Ashby refused to “contain” human hurricanes like Belushi and Pryor in his heat-haze adaptation of Dunces. Instead, he reportedly played them against each other, expanding the character of Burma Jones from the novel for Pryor to inhabit, and letting Belushi create his own interpretation of Ignatius, which was miraculous for how close it ended up being to John Kennedy Toole’s vision without Belushi’s ever reading the novel. Lily Tomlin, fresh off of The Late Show, is hilarious as Ignatius’s mother. And that’s a very young Frances McDormand as Myrna Minkoff. Sublime.
Malick’s four-and-a-half-hour Blood Meridian, partially financed by star Marlon Brando (he sold off his island), is at once the best Western, historical and horror movie ever made. Brando underwent sumo wrestler training and had his head, eyebrows and body completely waxed to play the massive, hairless, indestructible Judge Holden.
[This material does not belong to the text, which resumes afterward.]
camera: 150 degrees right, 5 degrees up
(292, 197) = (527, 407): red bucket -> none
The Comanche attack sequence is both beautiful and nearly unwatchable. Watch Barry Brown carefully during the final confrontation scene in Fort Griffin. He had himself hypnotized. Despite the on-screen tension, Hackman and Brando were fast friends on set. The meteor showers that open and close the film were real.
August 3 and 4
Stalingrad (1988)
dir: Sergio Leone
Opening with a close-up of the muzzle of a cannon and closing with a similar close-up of a crying newborn’s mouth, Leone’s Stalingrad is a blazing loop of war and rebirth. No one’s ever been able to spot Clint Eastwood, Eli Wallach or Lee Van Cleef among the half a million background actors, but all three stars and the director insist they’re there.
August 5, 6 and 7
ORSON WELLES DOUBLE FEATURE!
Heart of Darkness (1942)
and
Batman: Riddle of the Ghoul (1944)
Welles starved himself down to a human skeleton to play Kurtz in Heart of Darkness. His jittery, no-sleep, diet-pills performance is worth the shadowy slog upriver with Joseph Cotten that makes up the first hour of Heart of Darkness. Welles steals the movie from the movie itself.
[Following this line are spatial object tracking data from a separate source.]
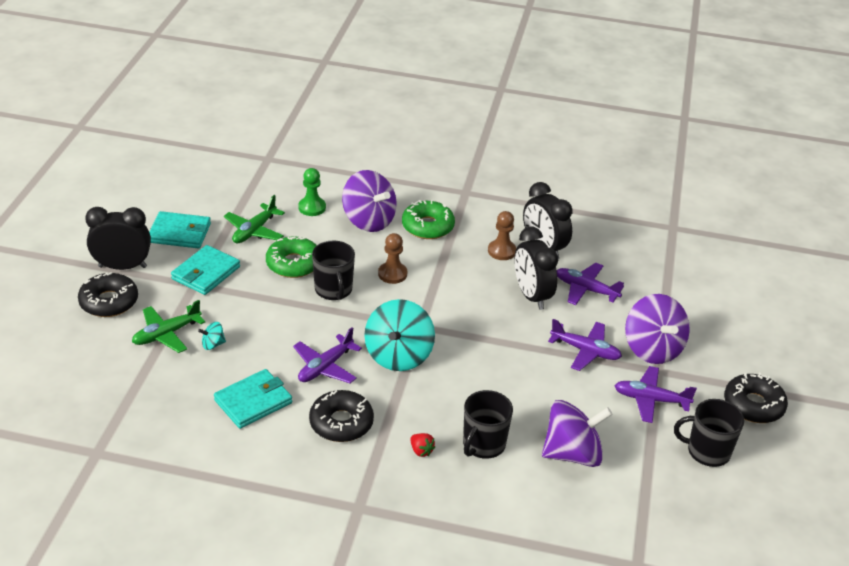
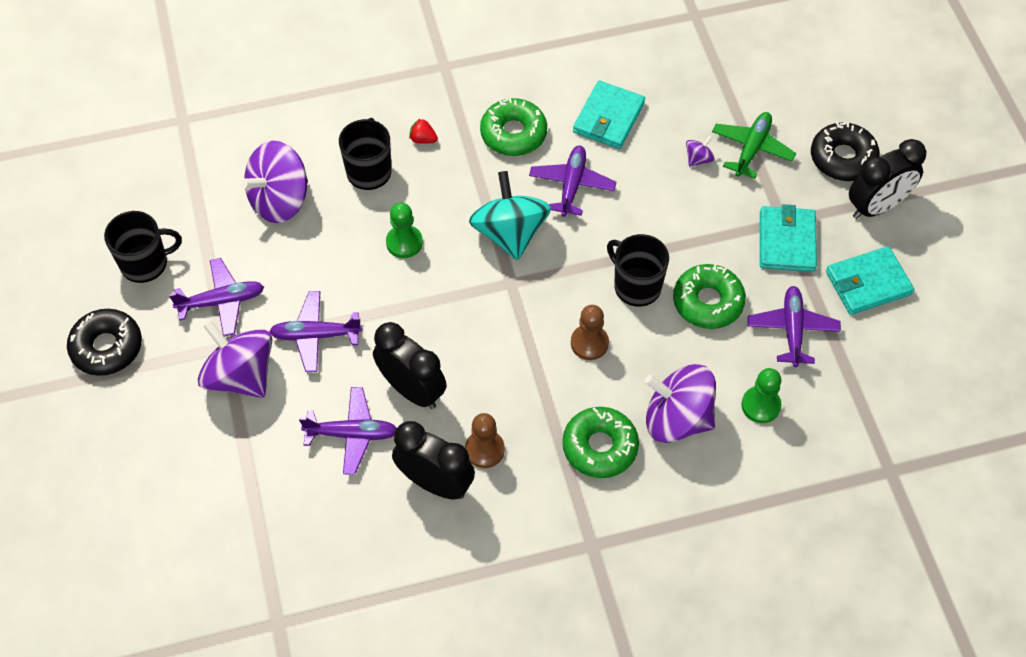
camera: 155 degrees right, 20 degrees up
(213, 344) = (698, 159): turquoise spinning top -> purple spinning top
(254, 231) = (792, 330): green plane -> purple plane
(341, 423) = (513, 133): black donut -> green donut
(484, 382) = (404, 242): none -> green pawn

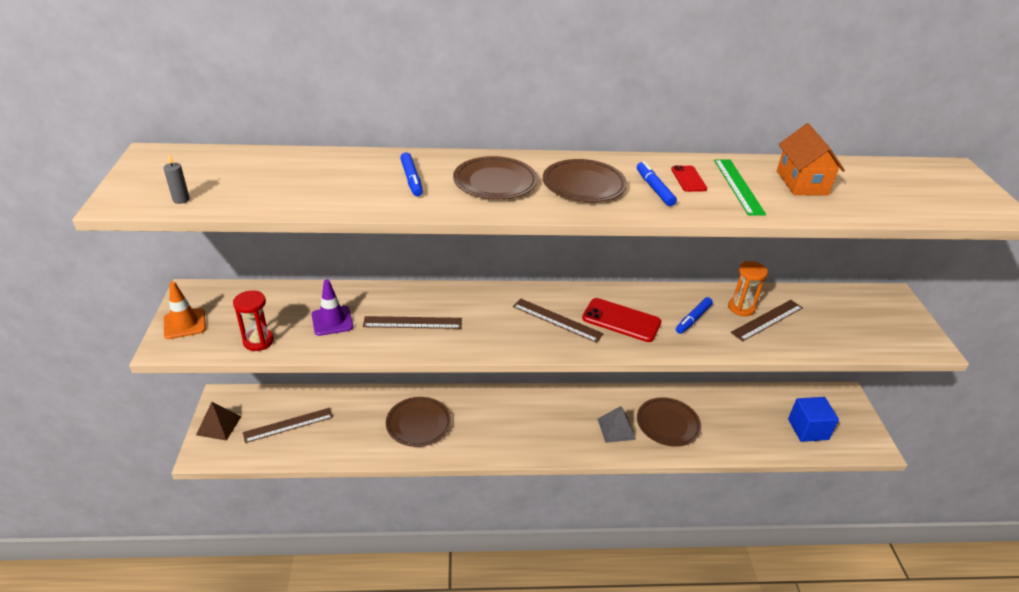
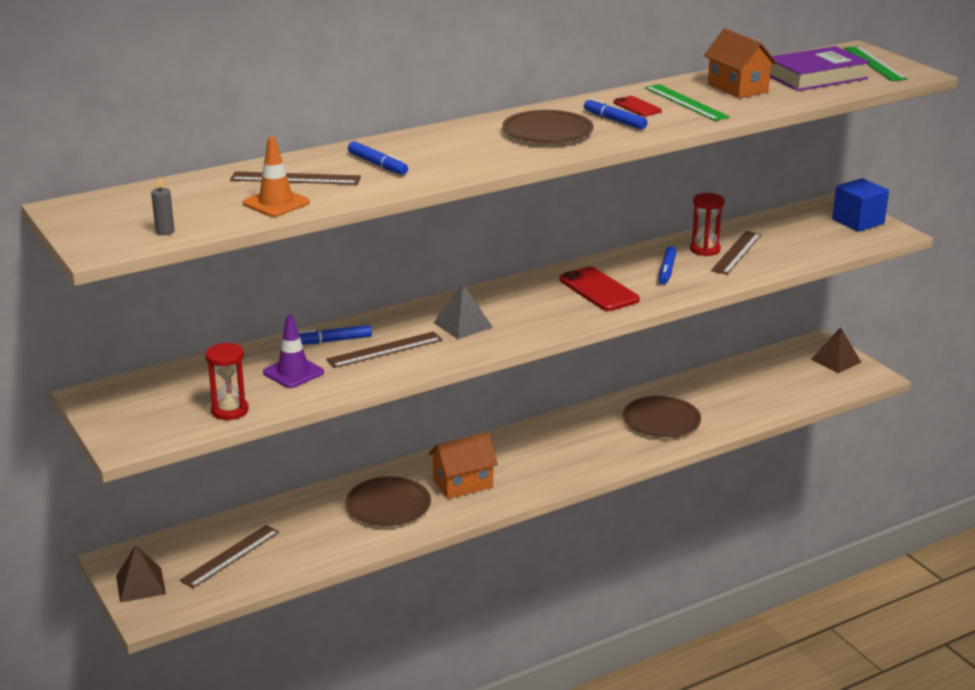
camera: 25 degrees left, 10 degrees down
(185, 324) = (122, 422): orange traffic cone -> orange traffic cone (276, 203)
(385, 300) = (333, 341): none -> blue marker
(482, 425) = (463, 483): none -> orange house
(495, 182) = (462, 148): brown plate -> none
(557, 320) = (534, 307): brown ruler -> brown ruler (295, 178)
(616, 429) = (611, 441): grey pyramid -> grey pyramid (462, 325)
(621, 320) = (598, 290): red phone -> red phone turned 60 degrees clockwise
(741, 308) = (705, 249): orange hourglass -> red hourglass
(808, 429) = (802, 382): blue cube -> blue cube (858, 221)
(850, 418) = (836, 360): none -> brown pyramid
(892, 190) = (816, 76): none -> purple book
(966, 190) = (874, 63): none -> green ruler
And who’d have guessed that Gary Cooper could pull off the roles of the Dark Knight Detective and Bruce Wayne? But somehow he slides perfectly into the tuxedo and the cowl, a tormented, urbane playboy who becomes a driven, taciturn bruiser by night. And leave it to Welles to populate his movie with six of Batman’s cast of villains: Lee Marvin as Two-Face, Edward G. Robinson as the Penguin, Ella Raines as Catwoman, Dwight Frye as the Riddler, Everett Sloane as the Scarecrow and, towering imperiously over the whole mad feast, Welles himself as Ra’s al Ghul. The Richard Widmark cameo, at the end, as the newly scarred Joker, leaping toward the screen from the smoking ruins of the chemical plant, still makes people scream. The costumes that longtime fans wear to midnight showings only add to the chiaroscuro carnival.
August 8 and 9
Weeping Blade, Laughing Bullet
dir: Seijun Suzuki
Whisper of Panic
dir: Allen Baron
Was there ever a loopier, more existential revenge plot than in Suzuki’s lost yakuza drama, set among the go-go clubs and gambling halls of modern-day Tokyo? Jo Shishido is a disgraced yakuza hit man who decides he can regain his honor if he steals a samurai blade from a museum and uses it to kill his beloved prostitute girlfriend, who, he believes, is the last living descendant of a corrupt dynasty of shoguns. If I tried to explain to you how a razor necktie, Spirit’s “I Got a Line on You” and an opium-addicted horse figure into the plot, your head would explode.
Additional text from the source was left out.